Problem statement:
Reproduce the records below exactly, but only between the lines holding "smartphone: none [42,274,108,307]" and "legume: present [24,372,84,400]", inclusive.

Pixel coordinate boxes:
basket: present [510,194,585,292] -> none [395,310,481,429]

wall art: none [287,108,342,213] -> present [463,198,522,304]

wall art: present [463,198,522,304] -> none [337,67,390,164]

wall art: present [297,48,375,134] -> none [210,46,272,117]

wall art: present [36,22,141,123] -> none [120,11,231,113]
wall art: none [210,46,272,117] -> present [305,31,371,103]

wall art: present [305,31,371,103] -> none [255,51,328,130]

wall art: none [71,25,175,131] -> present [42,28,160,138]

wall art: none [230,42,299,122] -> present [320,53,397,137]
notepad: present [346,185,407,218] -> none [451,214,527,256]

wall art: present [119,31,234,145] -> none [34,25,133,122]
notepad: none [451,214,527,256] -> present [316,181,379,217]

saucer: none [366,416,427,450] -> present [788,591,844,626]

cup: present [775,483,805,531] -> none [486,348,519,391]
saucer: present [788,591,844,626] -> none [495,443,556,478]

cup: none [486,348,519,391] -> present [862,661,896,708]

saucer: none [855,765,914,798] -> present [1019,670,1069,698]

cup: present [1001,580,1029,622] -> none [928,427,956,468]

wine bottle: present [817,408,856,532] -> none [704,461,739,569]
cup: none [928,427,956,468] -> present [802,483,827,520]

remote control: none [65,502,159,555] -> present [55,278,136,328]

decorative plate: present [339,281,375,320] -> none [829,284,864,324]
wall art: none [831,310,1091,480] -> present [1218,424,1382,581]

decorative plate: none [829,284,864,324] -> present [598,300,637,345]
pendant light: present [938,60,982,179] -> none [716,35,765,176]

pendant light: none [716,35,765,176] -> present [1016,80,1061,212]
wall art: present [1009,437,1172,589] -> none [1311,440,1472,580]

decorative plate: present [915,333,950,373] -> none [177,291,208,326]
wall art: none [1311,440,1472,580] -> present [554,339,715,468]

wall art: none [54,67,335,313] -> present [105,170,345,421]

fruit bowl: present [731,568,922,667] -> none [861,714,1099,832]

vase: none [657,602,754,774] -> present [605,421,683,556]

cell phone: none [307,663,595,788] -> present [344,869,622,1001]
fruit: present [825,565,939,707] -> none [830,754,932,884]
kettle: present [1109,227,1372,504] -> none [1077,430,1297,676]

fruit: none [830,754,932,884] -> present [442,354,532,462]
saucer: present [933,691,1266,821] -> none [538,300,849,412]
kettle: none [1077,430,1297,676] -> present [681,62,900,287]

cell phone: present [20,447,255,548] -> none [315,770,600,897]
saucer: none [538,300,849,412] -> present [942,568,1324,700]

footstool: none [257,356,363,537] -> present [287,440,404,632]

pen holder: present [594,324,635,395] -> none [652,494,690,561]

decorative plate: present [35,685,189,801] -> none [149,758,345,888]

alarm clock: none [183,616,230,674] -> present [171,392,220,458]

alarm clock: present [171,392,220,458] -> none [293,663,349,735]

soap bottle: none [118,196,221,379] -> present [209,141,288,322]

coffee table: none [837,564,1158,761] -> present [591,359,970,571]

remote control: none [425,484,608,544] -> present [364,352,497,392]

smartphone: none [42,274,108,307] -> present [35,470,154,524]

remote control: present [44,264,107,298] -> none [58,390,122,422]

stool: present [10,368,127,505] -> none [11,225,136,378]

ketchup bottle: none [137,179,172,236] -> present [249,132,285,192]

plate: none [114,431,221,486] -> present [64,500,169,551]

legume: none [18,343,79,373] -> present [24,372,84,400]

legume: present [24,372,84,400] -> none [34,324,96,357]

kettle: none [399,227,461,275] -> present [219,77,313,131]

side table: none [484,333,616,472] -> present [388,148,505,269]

Exercise response:
smartphone: none [42,274,108,307] -> present [35,470,154,524]

remote control: present [44,264,107,298] -> none [58,390,122,422]

stool: present [10,368,127,505] -> none [11,225,136,378]

ketchup bottle: none [137,179,172,236] -> present [249,132,285,192]

plate: none [114,431,221,486] -> present [64,500,169,551]

legume: none [18,343,79,373] -> present [24,372,84,400]

legume: present [24,372,84,400] -> none [34,324,96,357]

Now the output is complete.